Removal of the plant isn’t as simple as just hacking it off at the root and walking away, either, says Jo Simpson of the Bureau of Land Management.
“It’s a three-year process,” Simpson says. “It involves chemical treatment and burning before removal.”
The BLM has had some success with tamarisk. At a BLM work site near Barstow, Calif., prison crews were enlisted to get rid of the pesky plant. It didn’t take long to see a change in the landscape.
“It was dry, cracked land before we removed it,” Simpson says. “Now you can’t walk through that area because it’s so wet.”
No one has any estimates on how much more water would be added to the water system if the tamarisk were removed, but many people seem to think it would be worth the effort.
Then there’s Weber Dam on the Paiute reservation. The dam is old and leaking and needs repair. But even when the dam worked, it stopped the spawning of trout upstream, preventing a self-sustaining trout population. Tribal representatives are quick to point out that the dam was built after other dams and diversions were put in place along the river.
“If there was any stoppage of the spawning of the trout, it happened before our dam was in place,” says tribal member Elveda Martinez.
But Weber Dam is still the closest dam to the lake, with no others in the immediate area. The trout were spawning up until 1934, when the dam was completed, effectively blocking trout from swimming upstream to lay eggs.

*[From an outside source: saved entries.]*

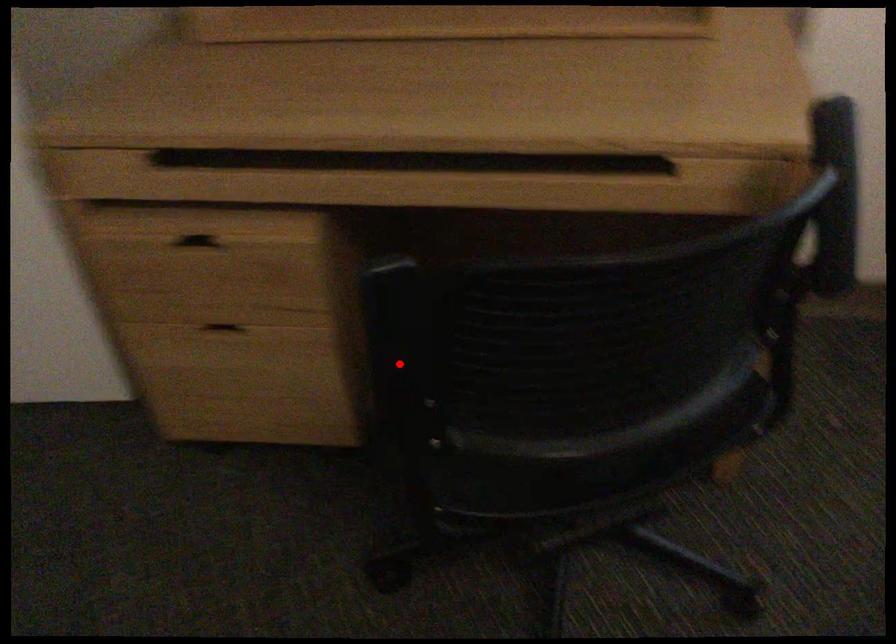
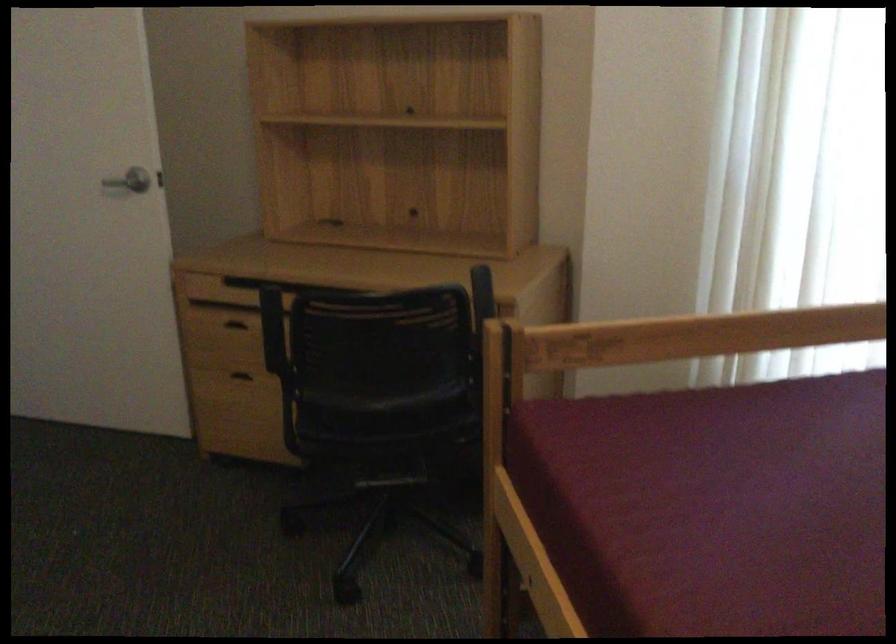
In the second image, find the point that corresponds to the highlighted location in the first image.

(273, 333)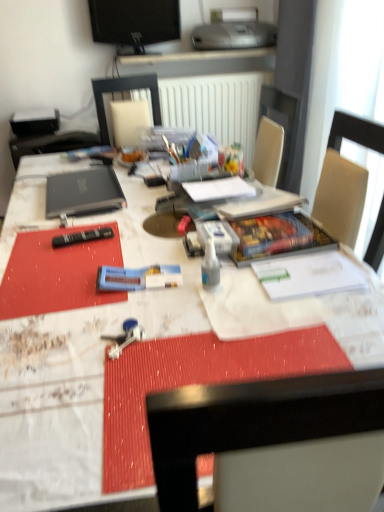
Question: In terms of height, does transparent plastic bottle at center look taller or shorter compared to black matte laptop at left?

Choices:
 (A) short
 (B) tall

Answer: (B)

Question: In the image, is transparent plastic bottle at center on the left side or the right side of black matte laptop at left?

Choices:
 (A) right
 (B) left

Answer: (A)

Question: Considering the real-world distances, which object is closest to the white paper at center?

Choices:
 (A) black matte laptop at left
 (B) silver metallic printer at upper center
 (C) blue plastic toothpaste tube at center
 (D) transparent plastic bottle at center
 (E) black glossy monitor at upper center

Answer: (A)

Question: Considering the real-world distances, which object is closest to the white glossy desk at center?

Choices:
 (A) silver metallic printer at upper center
 (B) transparent plastic bottle at center
 (C) black matte laptop at left
 (D) blue plastic toothpaste tube at center
 (E) white paper at center

Answer: (C)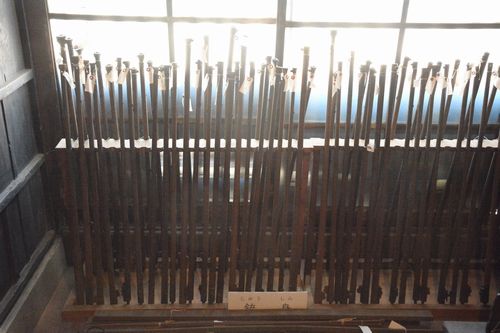
Locate an element on the screen. This screenshot has width=500, height=333. glass panes is located at coordinates (105, 36), (250, 29).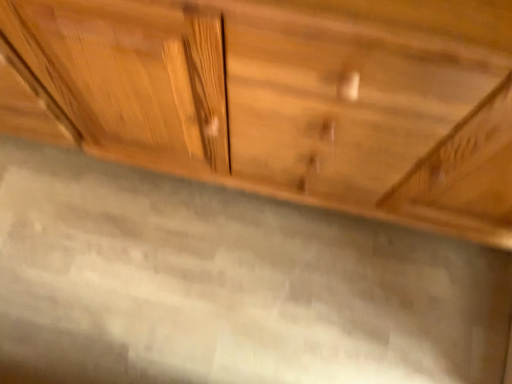
Question: Considering the relative positions of natural wood cabinet at center and gray polished granite at center in the image provided, is natural wood cabinet at center to the right of gray polished granite at center from the viewer's perspective?

Choices:
 (A) no
 (B) yes

Answer: (B)

Question: From a real-world perspective, is natural wood cabinet at center over gray polished granite at center?

Choices:
 (A) yes
 (B) no

Answer: (A)

Question: Is natural wood cabinet at center shorter than gray polished granite at center?

Choices:
 (A) yes
 (B) no

Answer: (B)

Question: Considering the relative sizes of natural wood cabinet at center and gray polished granite at center in the image provided, is natural wood cabinet at center thinner than gray polished granite at center?

Choices:
 (A) yes
 (B) no

Answer: (A)

Question: Is natural wood cabinet at center touching gray polished granite at center?

Choices:
 (A) yes
 (B) no

Answer: (B)

Question: Is natural wood cabinet at center facing towards gray polished granite at center?

Choices:
 (A) no
 (B) yes

Answer: (B)

Question: Is gray polished granite at center further to camera compared to natural wood cabinet at center?

Choices:
 (A) no
 (B) yes

Answer: (B)

Question: From a real-world perspective, is gray polished granite at center beneath natural wood cabinet at center?

Choices:
 (A) no
 (B) yes

Answer: (B)

Question: Is gray polished granite at center turned away from natural wood cabinet at center?

Choices:
 (A) no
 (B) yes

Answer: (A)

Question: Considering the relative sizes of gray polished granite at center and natural wood cabinet at center in the image provided, is gray polished granite at center taller than natural wood cabinet at center?

Choices:
 (A) no
 (B) yes

Answer: (A)

Question: Is gray polished granite at center surrounding natural wood cabinet at center?

Choices:
 (A) no
 (B) yes

Answer: (A)

Question: From a real-world perspective, is gray polished granite at center on natural wood cabinet at center?

Choices:
 (A) no
 (B) yes

Answer: (A)

Question: Choose the correct answer: Is gray polished granite at center inside natural wood cabinet at center or outside it?

Choices:
 (A) outside
 (B) inside

Answer: (A)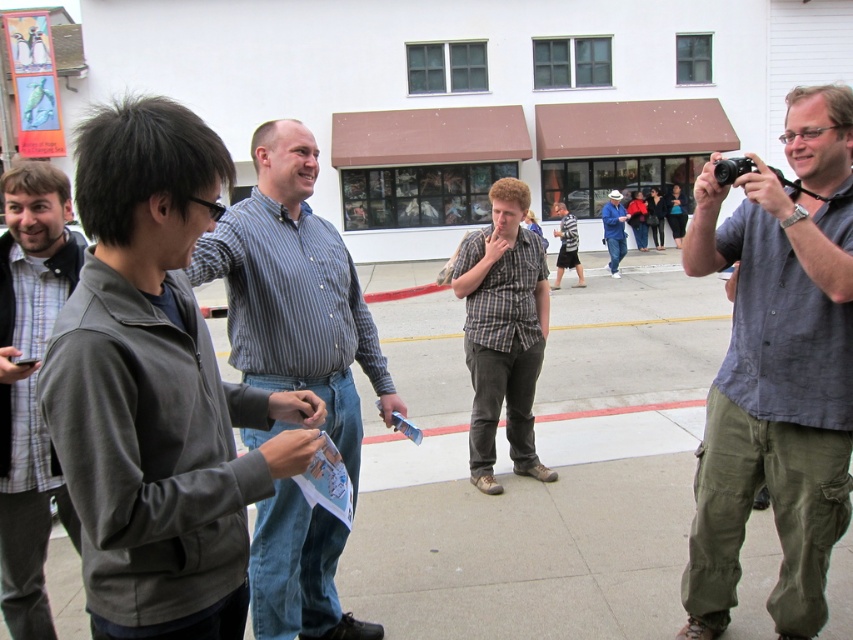
Between point (47, 456) and point (496, 228), which one is positioned in front?

Point (47, 456)

Which of these two, gray fleece jacket at left or plaid shirt at center, stands taller?

plaid shirt at center is taller.

Where is `gray fleece jacket at left`? This screenshot has height=640, width=853. gray fleece jacket at left is located at coordinates pyautogui.click(x=30, y=385).

Who is more forward, (752, 381) or (229, 276)?

Positioned in front is point (752, 381).

Does gray linen shirt at right appear on the left side of striped cotton shirt at center?

Incorrect, gray linen shirt at right is not on the left side of striped cotton shirt at center.

Does point (785, 509) come in front of point (331, 326)?

Yes, it is.

Locate an element on the screen. The image size is (853, 640). gray linen shirt at right is located at coordinates (776, 371).

Consider the image. Which of these two, gray linen shirt at right or plaid shirt at center, stands taller?

With more height is gray linen shirt at right.

Image resolution: width=853 pixels, height=640 pixels. What do you see at coordinates (776, 371) in the screenshot? I see `gray linen shirt at right` at bounding box center [776, 371].

The height and width of the screenshot is (640, 853). I want to click on gray linen shirt at right, so click(x=776, y=371).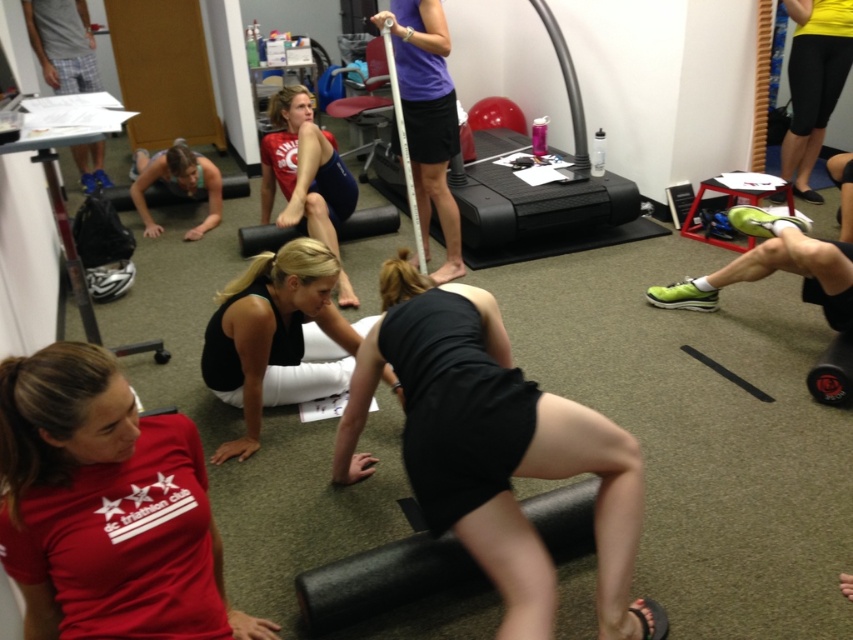
Consider the image. Who is taller, black matte shorts at center or blue plaid shorts at upper left?

With more height is black matte shorts at center.

Is the position of black matte shorts at center more distant than that of blue plaid shorts at upper left?

No.

Who is more distant from viewer, [445,524] or [50,28]?

The point [50,28] is more distant.

Image resolution: width=853 pixels, height=640 pixels. In order to click on black matte shorts at center in this screenshot , I will do `click(498, 456)`.

Is yellow matte shorts at upper right closer to camera compared to blue plaid shorts at upper left?

Yes, it is.

Is yellow matte shorts at upper right above blue plaid shorts at upper left?

Actually, yellow matte shorts at upper right is below blue plaid shorts at upper left.

Measure the distance between point (796,104) and camera.

Point (796,104) and camera are 13.97 feet apart.

Locate an element on the screen. yellow matte shorts at upper right is located at coordinates (813, 83).

Between red matte shirt at center and black matte shorts at center, which one is positioned lower?

red matte shirt at center is below.

Can you confirm if red matte shirt at center is positioned above black matte shorts at center?

Incorrect, red matte shirt at center is not positioned above black matte shorts at center.

This screenshot has width=853, height=640. I want to click on red matte shirt at center, so click(106, 508).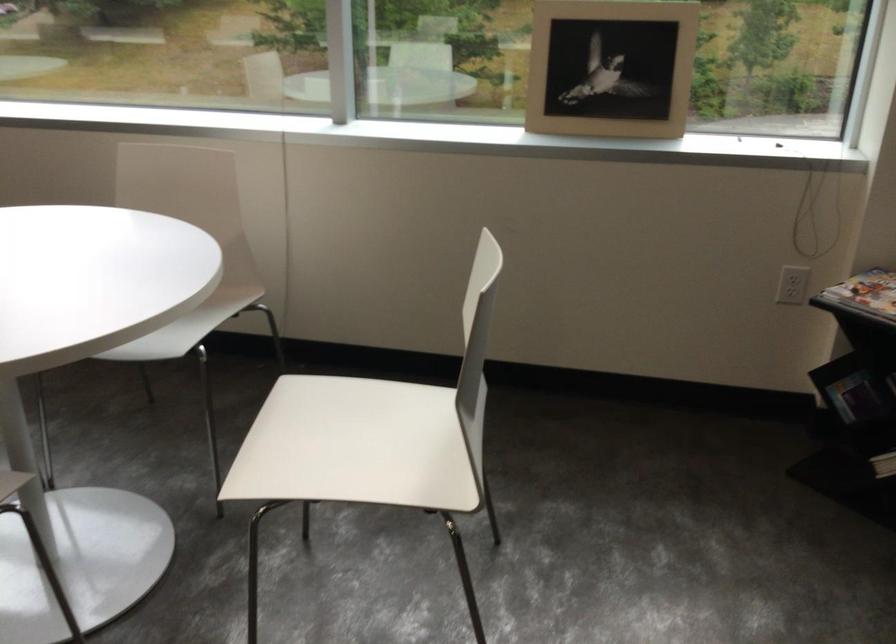
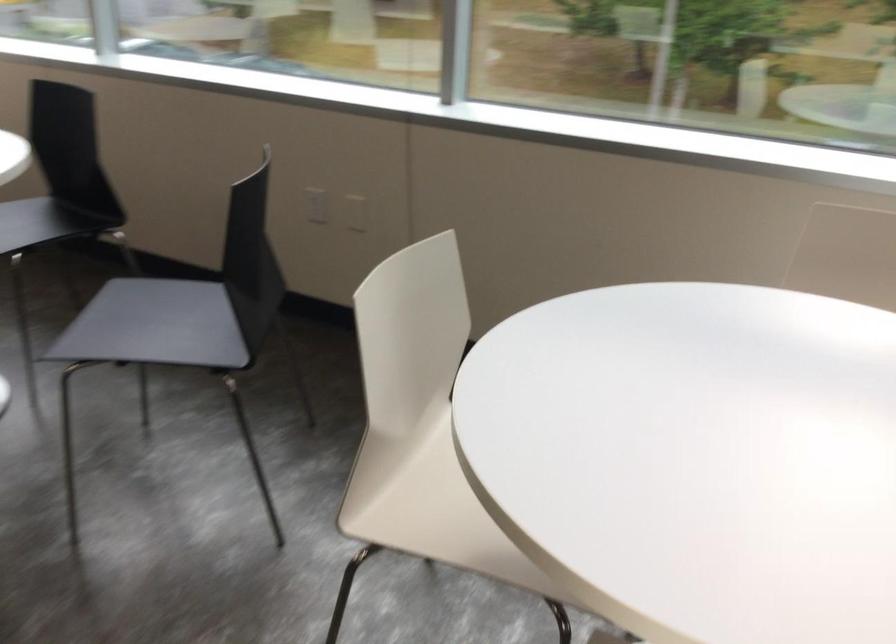
In a continuous first-person perspective shot, in which direction is the camera moving?

The cameraman moved toward left, forward.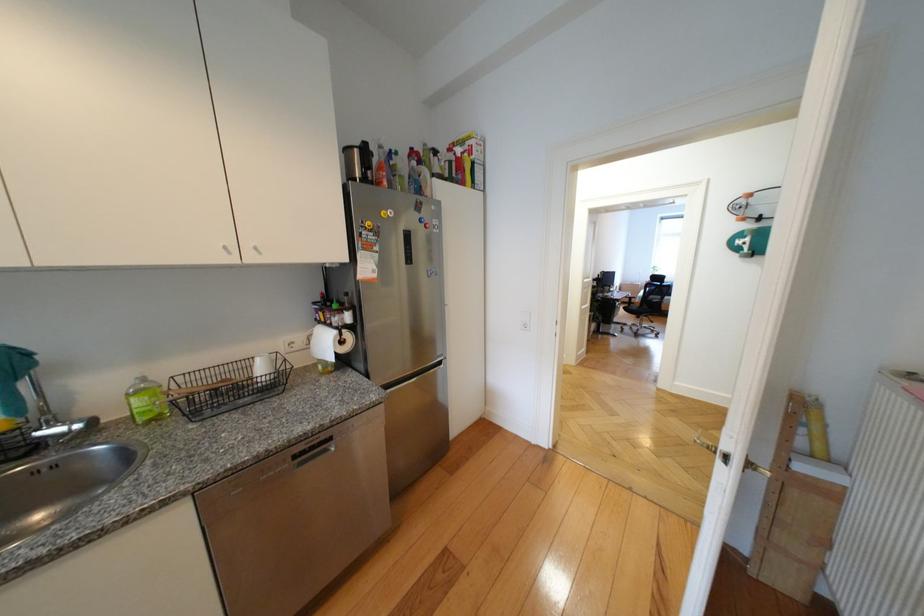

Federal funding from the Indian Dam Safety Act will help the Paiutes build a new dam, but it won’t help pay for a fish ladder, something that is seen as an improvement. The Paiutes are willing, they say, to have a fish ladder, which would let the trout get past the dam and continue to spawn. But they don’t have the money to build one.
Saving the lake
Paiute tribal members were once called Agai Dicutta, or trout-eaters. But as agriculture became more integral to the tribe’s survival, concerns about Walker Lake dwindled.
The tribe makes it clear that want to see the lake saved, but they also show deep concern for the livelihood of farmers in the tribe.
In an effort to reduce strain on farmers and ranchers, Sen. Reid is backing a farm bill in the Senate that would include incentives to farmers who switch away from high-water crops, like the popular alfalfa, to low-water crops, like native Indian rice.
Martinez says that Paiute farmers would be reluctant to switch their crops without the guarantee that they could be profitable. But, she stresses, if they were productive, the tribe would switch its crops.
“Everybody isn’t going to get what he or she wants,” Martinez says. “But everybody needs to come to the table. We don’t want to see the lake go. We don’t want to see the fishery go.”
The sorry state of the lake saddens Andrew Allen, a senior tribal member. Allen speaks of his memories to Sen. Reid, concerned citizens and environmentalists gathered in a small conference room in Hawthorne.
“I see Walker Lake. I see how high the water was,” Allen says. His voice is deep, rhythmic and filled with melancholy. “It’s very, very depressing to see where the water is now.” He pauses for a moment as he looks around the room. “I know the fish aren’t going to last much longer if we don’t get water to the lake.”
He bows his head in prayer, speaking in his native tongue. While few in the room can understand him, everyone knows what he is praying for. He prays for the lake, the fish, the land and the dream that he will once again see the Walker Lake of his childhood.